(What the exercise asks):
Your answer should restate each line of the data below word for word.

[Data — start]

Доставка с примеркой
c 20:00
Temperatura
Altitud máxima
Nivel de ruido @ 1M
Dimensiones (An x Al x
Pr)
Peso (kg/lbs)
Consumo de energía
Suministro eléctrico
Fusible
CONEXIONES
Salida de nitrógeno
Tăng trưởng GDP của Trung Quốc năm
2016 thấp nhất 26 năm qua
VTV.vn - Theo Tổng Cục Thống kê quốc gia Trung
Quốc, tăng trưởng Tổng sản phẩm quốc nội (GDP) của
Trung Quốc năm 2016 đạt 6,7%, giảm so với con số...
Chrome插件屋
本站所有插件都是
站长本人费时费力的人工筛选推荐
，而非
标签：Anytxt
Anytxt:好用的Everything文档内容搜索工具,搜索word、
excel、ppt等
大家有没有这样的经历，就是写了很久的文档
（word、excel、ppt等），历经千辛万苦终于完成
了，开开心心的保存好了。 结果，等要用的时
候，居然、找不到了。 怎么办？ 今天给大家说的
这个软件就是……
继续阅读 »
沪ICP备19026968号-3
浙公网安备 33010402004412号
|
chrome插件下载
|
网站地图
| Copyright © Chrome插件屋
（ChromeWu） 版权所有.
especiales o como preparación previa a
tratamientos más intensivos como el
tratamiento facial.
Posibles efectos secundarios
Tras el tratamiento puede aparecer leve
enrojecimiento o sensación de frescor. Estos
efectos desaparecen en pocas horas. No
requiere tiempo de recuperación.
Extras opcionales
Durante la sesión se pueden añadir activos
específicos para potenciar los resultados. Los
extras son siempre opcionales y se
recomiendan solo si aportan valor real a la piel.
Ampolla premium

[Data — finish]

(Result of this exercise):
Доставка с примеркой
c 20:00
Temperatura
Altitud máxima
Nivel de ruido @ 1M
Dimensiones (An x Al x
Pr)
Peso (kg/lbs)
Consumo de energía
Suministro eléctrico
Fusible
CONEXIONES
Salida de nitrógeno
Tăng trưởng GDP của Trung Quốc năm
2016 thấp nhất 26 năm qua
VTV.vn - Theo Tổng Cục Thống kê quốc gia Trung
Quốc, tăng trưởng Tổng sản phẩm quốc nội (GDP) của
Trung Quốc năm 2016 đạt 6,7%, giảm so với con số...
Chrome插件屋
本站所有插件都是
站长本人费时费力的人工筛选推荐
，而非
标签：Anytxt
Anytxt:好用的Everything文档内容搜索工具,搜索word、
excel、ppt等
大家有没有这样的经历，就是写了很久的文档
（word、excel、ppt等），历经千辛万苦终于完成
了，开开心心的保存好了。 结果，等要用的时
候，居然、找不到了。 怎么办？ 今天给大家说的
这个软件就是……
继续阅读 »
沪ICP备19026968号-3
浙公网安备 33010402004412号
|
chrome插件下载
|
网站地图
| Copyright © Chrome插件屋
（ChromeWu） 版权所有.
especiales o como preparación previa a
tratamientos más intensivos como el
tratamiento facial.
Posibles efectos secundarios
Tras el tratamiento puede aparecer leve
enrojecimiento o sensación de frescor. Estos
efectos desaparecen en pocas horas. No
requiere tiempo de recuperación.
Extras opcionales
Durante la sesión se pueden añadir activos
específicos para potenciar los resultados. Los
extras son siempre opcionales y se
recomiendan solo si aportan valor real a la piel.
Ampolla premium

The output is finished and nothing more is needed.